Deportation of Swiss activist causes outcry

Amnesty International is concerned about human rights activists in Tunisia. Amnesty International

The Swiss foreign ministry has condemned the deportation of a Swiss human rights activist by Tunisia.

This content was published on May 22, 2006 - 22:06

Yves Steiner, an official from Amnesty International's Swiss branch, was arrested on Sunday while attending a meeting in the capital, Tunis.

A foreign ministry spokeswoman on Monday criticised the police action against Steiner as out of proportion.

She told swissinfo that the Tunisian chargé d'affaires in Bern had been summoned to explain the incident.

In a response on Tuesday, a Tunisian foreign ministry spokesman said Steiner had been expelled "for outrageous and indecent behaviour, violation of the laws of the country and an attack on its sovereignty".

The spokesman said Tunisia regretted Switzerland's "undiplomatic" reaction, and added that his country had "nothing to learn" from Switzerland in the area of human rights.

Steiner was attending a meeting of the Tunisia chapter of Amnesty when he was detained and told to leave the country. He was put on a flight to Paris on Sunday evening.

The foreign ministry confirmed that police in Tunis had prevented Swiss ambassador Peter von Graffenried from intervening.

Steiner said that police in Tunis had given no reason for his arrest.
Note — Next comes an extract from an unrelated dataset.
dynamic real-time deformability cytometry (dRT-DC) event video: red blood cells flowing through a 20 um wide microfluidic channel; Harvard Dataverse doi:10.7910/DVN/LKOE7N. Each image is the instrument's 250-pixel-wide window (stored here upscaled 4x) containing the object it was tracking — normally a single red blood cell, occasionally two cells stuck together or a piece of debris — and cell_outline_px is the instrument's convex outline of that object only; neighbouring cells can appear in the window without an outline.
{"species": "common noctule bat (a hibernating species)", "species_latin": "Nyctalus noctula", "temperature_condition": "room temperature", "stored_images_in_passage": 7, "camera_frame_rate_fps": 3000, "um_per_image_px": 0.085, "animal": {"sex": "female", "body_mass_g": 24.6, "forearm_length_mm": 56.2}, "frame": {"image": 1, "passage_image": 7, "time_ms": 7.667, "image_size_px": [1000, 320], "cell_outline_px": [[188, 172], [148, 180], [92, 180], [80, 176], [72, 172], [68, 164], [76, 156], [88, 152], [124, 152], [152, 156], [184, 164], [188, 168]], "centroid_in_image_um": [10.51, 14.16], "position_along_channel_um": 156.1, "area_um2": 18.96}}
"It appears I'm considered a threat to public order, but I don't quite know what makes me such a dangerous person," Steiner told swissinfo after his return to Switzerland on Monday.

Steiner took part in last year's International Summit on the Information Society (WSIS) and, in his Amnesty capacity, has repeatedly accused the Tunis government of stifling the press, harassing rights activists and beating opponents.

The government of President Ben Ali dismisses such allegations. It insists that they are part of a smear campaign by its opponents and their allies abroad.


Steiner said he knew that he was not popular with the authorities but expected to be left alone after they let him enter the country on Friday.

"I think my detention is an attempt to put an end to my activities denouncing human rights violations in Tunisia and a further sign that the government is cracking down on its critics," he added.

Steiner said he felt intimidated and humiliated by police who arrested him without an official warrant.

Up to 50 police reinforcements were brought in after human rights activists initially prevented Steiner's arrest, said Amnesty spokeswoman Manon Schick.

Amnesty said it was considering taking steps against the Tunisian authorities. However it is concerned that legal action might jeopardise the work of human rights campaigners in the country.


In brief

Bilateral relations between Switzerland and Tunisia became strained over the treatment of the Swiss delegation at last year's World Summit on the Information Society.

The Tunisian government criticised a meeting between the Swiss foreign minister and four Tunisian human rights activists last year in the Swiss capital, Bern.

Amnesty International has repeatedly accused Tunis of showing little tolerance of dissent and has pointed to alleged human rights violations.